The objective was to analyze the efficiency of waterflood patterns across the field and suggest injection optimization opportunities.
The production is facilitated by ESP with Permanent Downhole Gauges (PDGs) which provides an opportunity to analyze the productivity index and cross-well interference.
The PDG analyzes was performed in PolyGon pressure modelling facility and followed Multi-well Retrospective Testing (MRT) workflow which is based on the mathematical procedure of multiwell deconvolution (MDCV).
MDCV trains the correlation between bottom-hole pressure (BHP) variations from PDG data records and rates variations from daily production history of a given well and other wells around it.
This provides a robust short-term predictor for production response for different rate/BHP scenarios and makes a basis for injection optimization opportunities.
MDCV allows reconstructing formation pressure and productivity index back in time, pick up the changes and understand if they were caused locally (by skin) or massively (by transmissibility).

MATERIAL SUPPLIED
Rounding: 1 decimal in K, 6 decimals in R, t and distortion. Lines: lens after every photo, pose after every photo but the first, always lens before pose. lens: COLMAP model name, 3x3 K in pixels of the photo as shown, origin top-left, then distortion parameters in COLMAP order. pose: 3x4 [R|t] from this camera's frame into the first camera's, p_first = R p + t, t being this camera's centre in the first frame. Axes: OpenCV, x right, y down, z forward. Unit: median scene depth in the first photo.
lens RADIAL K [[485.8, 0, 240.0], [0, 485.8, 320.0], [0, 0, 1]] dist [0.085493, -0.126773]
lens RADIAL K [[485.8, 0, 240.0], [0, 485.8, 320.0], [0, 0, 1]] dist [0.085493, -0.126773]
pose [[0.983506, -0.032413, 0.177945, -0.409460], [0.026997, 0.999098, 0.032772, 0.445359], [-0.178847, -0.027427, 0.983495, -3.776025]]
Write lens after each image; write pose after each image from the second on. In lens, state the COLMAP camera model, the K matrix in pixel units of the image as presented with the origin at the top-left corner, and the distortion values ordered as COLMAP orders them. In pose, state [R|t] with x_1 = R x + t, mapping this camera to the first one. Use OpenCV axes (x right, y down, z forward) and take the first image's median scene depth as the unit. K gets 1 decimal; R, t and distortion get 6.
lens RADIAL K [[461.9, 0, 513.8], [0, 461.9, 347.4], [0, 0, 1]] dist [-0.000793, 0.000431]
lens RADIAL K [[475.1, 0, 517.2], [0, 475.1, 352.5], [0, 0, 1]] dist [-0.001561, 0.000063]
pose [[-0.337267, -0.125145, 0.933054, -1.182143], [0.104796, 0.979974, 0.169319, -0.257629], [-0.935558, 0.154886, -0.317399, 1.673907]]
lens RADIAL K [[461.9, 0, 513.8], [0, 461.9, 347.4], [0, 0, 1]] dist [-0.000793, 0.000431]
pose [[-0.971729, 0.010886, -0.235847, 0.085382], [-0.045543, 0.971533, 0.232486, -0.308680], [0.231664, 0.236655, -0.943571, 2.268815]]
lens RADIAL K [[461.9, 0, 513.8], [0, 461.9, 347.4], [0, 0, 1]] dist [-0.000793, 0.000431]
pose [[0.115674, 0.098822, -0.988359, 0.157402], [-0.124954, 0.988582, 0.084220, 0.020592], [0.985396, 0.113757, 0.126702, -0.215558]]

CHECK YOUR UNDERSTANDING
A - From the passage on waterflood pattern analysis above, reproduce the portion between "The PDG analyzes" and "multiwell deconvolution (MDCV).", inclusive.
B - Answer these questions from the passage on waterflood pattern analysis:
(i) In which facility was the PDG analysis performed?
(ii) Besides BHP variations from PDG data records, what does MDCV correlate?
(iii) What two properties can MDCV reconstruct back in time?
C - Continue the passage on waterflood pattern analysis, starting after its final sentence.

OUTPUTS FOR THE TASKS
A -
The PDG analyzes was performed in PolyGon pressure modelling facility and followed Multi-well Retrospective Testing (MRT) workflow which is based on the mathematical procedure of multiwell deconvolution (MDCV).

B -
(i) The PolyGon pressure modelling facility.
(ii) Rate variations from the daily production history of a given well and of the other wells around it.
(iii) Formation pressure and productivity index.

C -
The diffusion modelling of deconvolved data allows a robust quantification of some reservoir properties in cross-well intervals, such as the current drained volume around each well, potential drained volume (as if the offset wells are shut-down), apparent cross-well transmissibility, boundary types and compare them against the various geological scenarios and possible well-reservoir contact scenarios.
The quantitative analysis allows picking up anomalously high cross-well interference which may be caused by thin-bedding circuiting or induced fracture. It also provides a strong hint for thief-injection and thief-production in cases of poor cross-well interference.